■ **Exercise goal**
Retype the listing below exactly, beginning at the line that contains "12 loop-ready 8-bit" and ending with its last line.

• • • • • • •

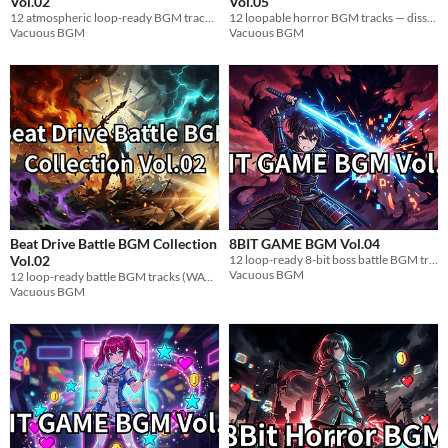
Vol.02
Vol.05
12 atmospheric loop-ready BGM tracks for visual novels. Mysterious female character themes. WAV.
12 loopable horror BGM tracks — dissonant piano & strings. Exploration-ready. WAV. Royalty-free.
Vacuous BGM
Vacuous BGM
Beat Drive Battle BGM Collection
8BIT GAME BGM Vol.04
Vol.02
12 loop-ready 8-bit boss battle BGM tracks for indie games. Famicom-style. WAV.
Vacuous BGM
12 loop-ready battle BGM tracks (WAV). High-tempo drum & bass for Unity, Unreal, Godot, RPG Maker.
Vacuous BGM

• • • • • • •

■ **Response area**
12 loop-ready 8-bit boss battle BGM tracks for indie games. Famicom-style. WAV.
Vacuous BGM
12 loop-ready battle BGM tracks (WAV). High-tempo drum & bass for Unity, Unreal, Godot, RPG Maker.
Vacuous BGM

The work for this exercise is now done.